March corn closed up 6 1/4 cents and May corn was up 6 cents. March soybeans closed down 15 3/4 cents and May soybeans were down 14 1/2 cents. March KC wheat closed down 1 1/4 cents, March Chicago wheat was down 2 3/4 cents, March Minneapolis wheat was down 4 1/4 cents.
The U.S. Dollar Index is down 0.03 at 107.94. The Dow Jones Industrial Average is down 247.0 points at 44,461.0. April gold is down $13.40 at $2,919.20, March silver is up $0.35 at $32.68 and March copper is up $0.0945. March crude oil is down $1.94 at $71.38, March ultra-low sulfur diesel is down $0.0633, March RBOB gasoline is down $0.0594 and March natural gas is up $0.053.
CORN:
March corn futures traded as low as $4.81 1/2 early Wednesday before finding buying interest to send prices upwards for at least a partial recovery of Tuesday’s losses.
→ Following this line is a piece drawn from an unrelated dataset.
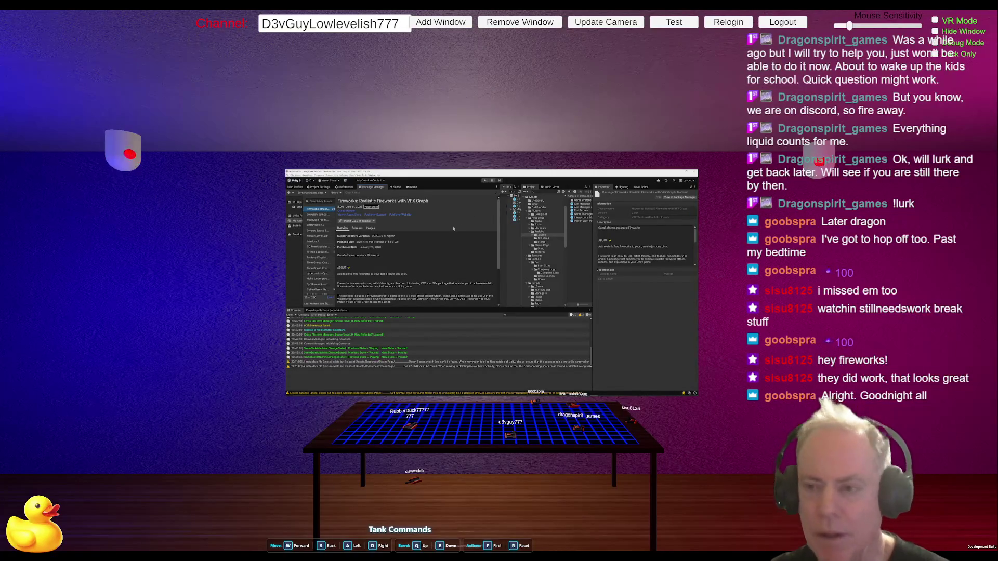
pyautogui.press('alt+Tab')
Fresh fundamental news is scarce outside of Tuesday’s USDA figures which as a reminder featured changes solely to world supply and demand, as the USDA left the U.S. balance sheet unchanged this time around. The initial kneejerk reaction to this appears to have run its course at least for the moment Wednesday, as traders are focusing on corn fundamentals that for the most part remain moderately supportive. In Wednesday news, the Energy Information Administration released ethanol production for last week, totaling 1,082,000 barrels per day (bpd), 30,000 bpd below the prior week’s production but still slightly above the prior four week’s average. Ethanol margins have shown slight improvement since mid-January as well, with Monday’s USDA weekly coproducts report pegging a bushel of corn crushed for ethanol to be worth $6.01 to an Iowa ethanol plant accounting for ethanol, DDGs, and corn oil produced. Of course there are overhead costs not considered in this report. Factoring in a standard cost per bushel, I calculated an average margin of 55 cents per bushels for the seven areas covered by the USDA report. A notable metric to watch moving forward is the new-crop soybean-to-corn price ratio which has dropped this week to 2.21, the lowest ratio for new-crop futures since late May 2023. It isn’t a perfect relationship, but this heavily implies a shift towards more corn acres is likely in 2025, which will be important to be mindful of as we head into U.S. planting season in just a few short months. In corn technicals, support near and above $4.80 continues to catch prices when sellers attempt a move to the downside. For now, March corn futures are again dancing around $4.90 which has become steady resistance to prices, with the medium-term objective for bulls still to secure a close above $4.97, which at this point bulls may be running out of fundamental ammunition to achieve this at least in the immediate future, but as always time will tell.
SOYBEANS:
Soybean futures began Wednesday with only short losses but price action became more and more bearish and the session wore on. Unfortunately for soybean bulls, regardless of the bullish directional changes in world soybean supplies in Tuesday’s USDA release, the overall supply of soybeans still remains historically large even with 7.5 million metric tons (mmt) in stock reductions over the past two months. To add to weakness is a South American forecast over the next two weeks that calls for rainfall anywhere from 2 to 6 inches across most of Argentina’s grain belt. Meanwhile the forecast in Brazil continues to show pockets of dry periods which should aid in fieldwork efforts for producers there. The Buenos Aires Grain Exchange will release its weekly crop conditions update on Thursday, while Brazilian agency CONAB will also release its monthly crop report on Thursday as well which will both give the market a more localized look into South American conditions. In soybean technicals, March soybean prices were quick to fall below near- to medium-term trendline support in the low $10.40s, before finding at least soft support in the mid $10.20s. For now, the next immediate target for bearish traders is to test the 50-day moving average (now at $10.16 1/2), which will be an important level to hold to keep the almost two-month-old price rally alive.
WHEAT:
Wheat markets found themselves stuck between slightly firmer corn prices and sharply lower soybean prices. Overall, the market has digested fairly static estimates from the USDA Tuesday quickly and moved back to focusing on world wheat values that continue to climb week over week. Tuesday’s estimates did little to alter the overall outlook of the wheat market for the balance of the old crop season, as trader attention will likely begin to shift over the next month or two to new-crop outlook for this year’s winter crops as well as plantings for spring crops. The next 30 days or so will also be important for finishing out the old crop export program for U.S. wheat, which still has sales to find and make if it is to reach the USDA goal of 850 million bushels (mb) for the marketing year. In wheat technicals, March Kansas City futures have found support for now near $5.90, which keeps $6.00s within the markets reach. The next round of support is the 20-day moving average in the upper $5.70s.